**Work to be completed**
All records must be quoted exactly. Omit the pictures.

**Records for processing**
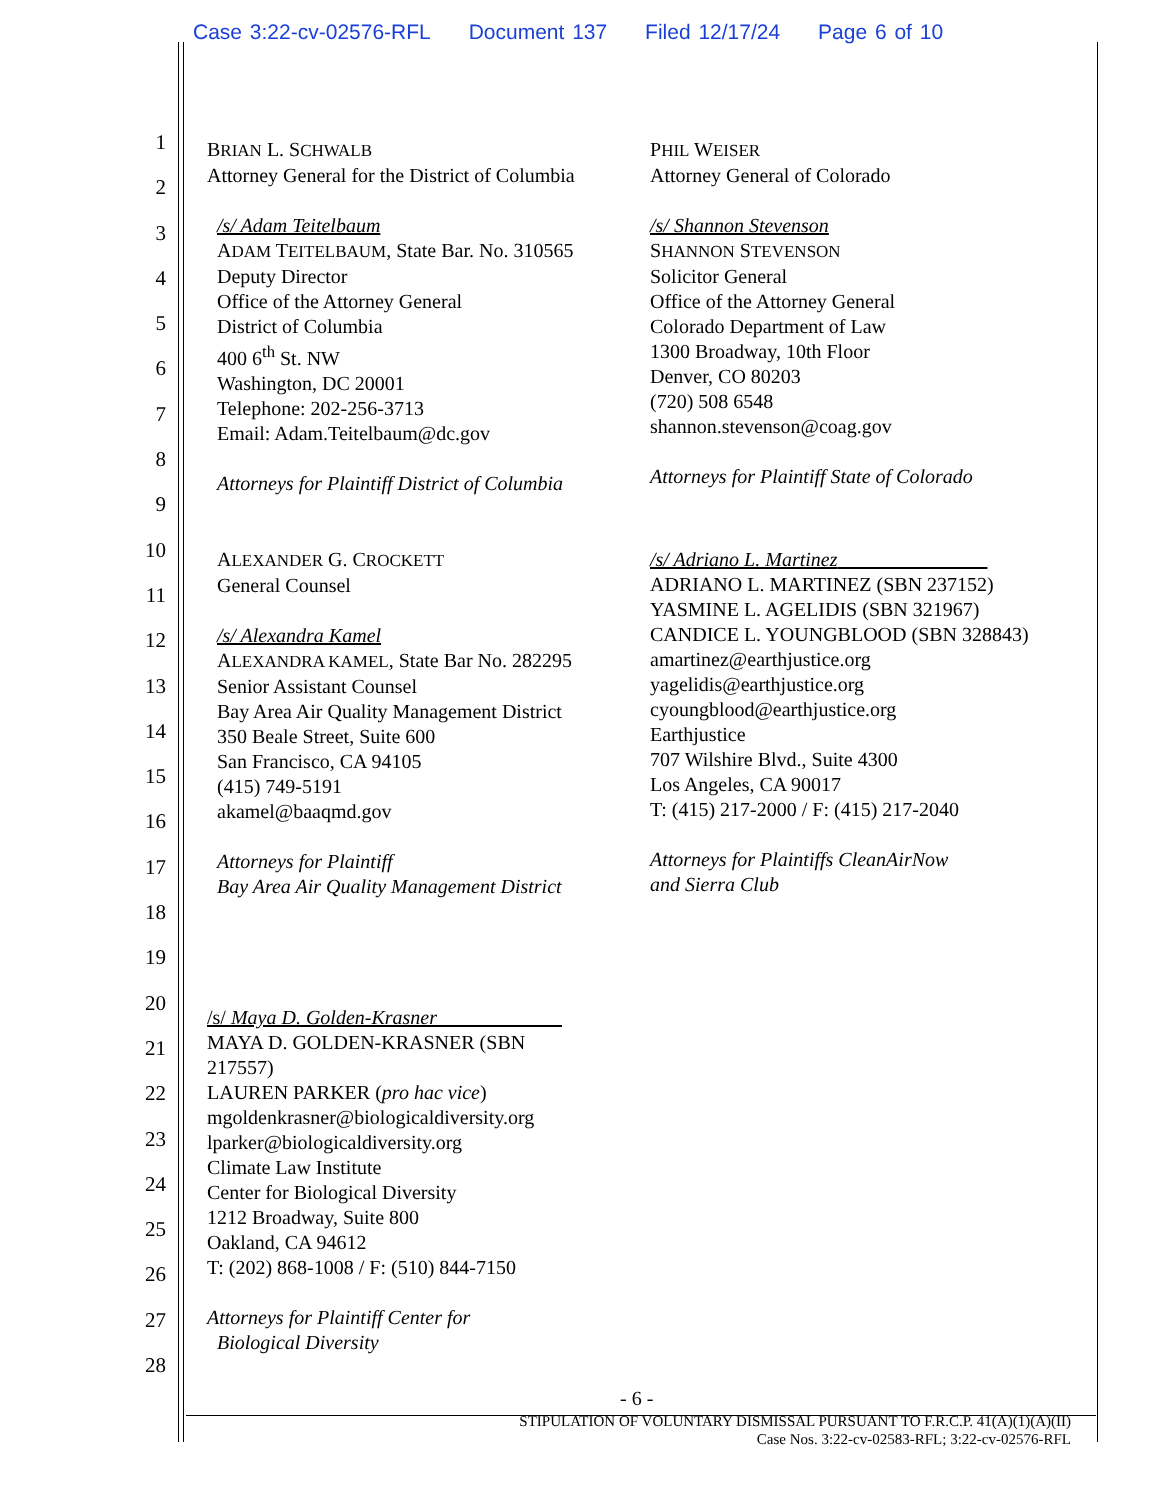Case 3:22-cv-02576-RFL Document 137 Filed 12/17/24 Page 6 of 10
1
2
3
4
5
6
7
8
9
10
11
12
13
14
15
16
17
18
19
20
21
22
23
24
25
26
27
28
BRIAN L. SCHWALB
Attorney General for the District of Columbia
/s/ Adam Teitelbaum
ADAM TEITELBAUM, State Bar. No. 310565
Deputy Director
Office of the Attorney General
District of Columbia
400 6<sup>th</sup> St. NW
Washington, DC 20001
Telephone: 202-256-3713
Email: Adam.Teitelbaum@dc.gov
Attorneys for Plaintiff District of Columbia
PHIL WEISER
Attorney General of Colorado
/s/ Shannon Stevenson
SHANNON STEVENSON
Solicitor General
Office of the Attorney General
Colorado Department of Law
1300 Broadway, 10th Floor
Denver, CO 80203
(720) 508 6548
shannon.stevenson@coag.gov
Attorneys for Plaintiff State of Colorado
ALEXANDER G. CROCKETT
General Counsel
/s/ Alexandra Kamel
ALEXANDRA KAMEL, State Bar No. 282295
Senior Assistant Counsel
Bay Area Air Quality Management District
350 Beale Street, Suite 600
San Francisco, CA 94105
(415) 749-5191
akamel@baaqmd.gov
Attorneys for Plaintiff
Bay Area Air Quality Management District
/s/ Adriano L. Martinez
ADRIANO L. MARTINEZ (SBN 237152)
YASMINE L. AGELIDIS (SBN 321967)
CANDICE L. YOUNGBLOOD (SBN 328843)
amartinez@earthjustice.org
yagelidis@earthjustice.org
cyoungblood@earthjustice.org
Earthjustice
707 Wilshire Blvd., Suite 4300
Los Angeles, CA 90017
T: (415) 217-2000 / F: (415) 217-2040
Attorneys for Plaintiffs CleanAirNow
and Sierra Club
/s/ Maya D. Golden-Krasner
MAYA D. GOLDEN-KRASNER (SBN
217557)
LAUREN PARKER (pro hac vice)
mgoldenkrasner@biologicaldiversity.org
lparker@biologicaldiversity.org
Climate Law Institute
Center for Biological Diversity
1212 Broadway, Suite 800
Oakland, CA 94612
T: (202) 868-1008 / F: (510) 844-7150
Attorneys for Plaintiff Center for
Biological Diversity
- 6 -
STIPULATION OF VOLUNTARY DISMISSAL PURSUANT TO F.R.C.P. 41(A)(1)(A)(II)
Case Nos. 3:22-cv-02583-RFL; 3:22-cv-02576-RFL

**Your solution**
Case 3:22-cv-02576-RFL Document 137 Filed 12/17/24 Page 6 of 10
1
2
3
4
5
6
7
8
9
10
11
12
13
14
15
16
17
18
19
20
21
22
23
24
25
26
27
28
BRIAN L. SCHWALB
Attorney General for the District of Columbia
/s/ Adam Teitelbaum
ADAM TEITELBAUM, State Bar. No. 310565
Deputy Director
Office of the Attorney General
District of Columbia
400 6<sup>th</sup> St. NW
Washington, DC 20001
Telephone: 202-256-3713
Email: Adam.Teitelbaum@dc.gov
Attorneys for Plaintiff District of Columbia
PHIL WEISER
Attorney General of Colorado
/s/ Shannon Stevenson
SHANNON STEVENSON
Solicitor General
Office of the Attorney General
Colorado Department of Law
1300 Broadway, 10th Floor
Denver, CO 80203
(720) 508 6548
shannon.stevenson@coag.gov
Attorneys for Plaintiff State of Colorado
ALEXANDER G. CROCKETT
General Counsel
/s/ Alexandra Kamel
ALEXANDRA KAMEL, State Bar No. 282295
Senior Assistant Counsel
Bay Area Air Quality Management District
350 Beale Street, Suite 600
San Francisco, CA 94105
(415) 749-5191
akamel@baaqmd.gov
Attorneys for Plaintiff
Bay Area Air Quality Management District
/s/ Adriano L. Martinez
ADRIANO L. MARTINEZ (SBN 237152)
YASMINE L. AGELIDIS (SBN 321967)
CANDICE L. YOUNGBLOOD (SBN 328843)
amartinez@earthjustice.org
yagelidis@earthjustice.org
cyoungblood@earthjustice.org
Earthjustice
707 Wilshire Blvd., Suite 4300
Los Angeles, CA 90017
T: (415) 217-2000 / F: (415) 217-2040
Attorneys for Plaintiffs CleanAirNow
and Sierra Club
/s/ Maya D. Golden-Krasner
MAYA D. GOLDEN-KRASNER (SBN
217557)
LAUREN PARKER (pro hac vice)
mgoldenkrasner@biologicaldiversity.org
lparker@biologicaldiversity.org
Climate Law Institute
Center for Biological Diversity
1212 Broadway, Suite 800
Oakland, CA 94612
T: (202) 868-1008 / F: (510) 844-7150
Attorneys for Plaintiff Center for
Biological Diversity
- 6 -
STIPULATION OF VOLUNTARY DISMISSAL PURSUANT TO F.R.C.P. 41(A)(1)(A)(II)
Case Nos. 3:22-cv-02583-RFL; 3:22-cv-02576-RFL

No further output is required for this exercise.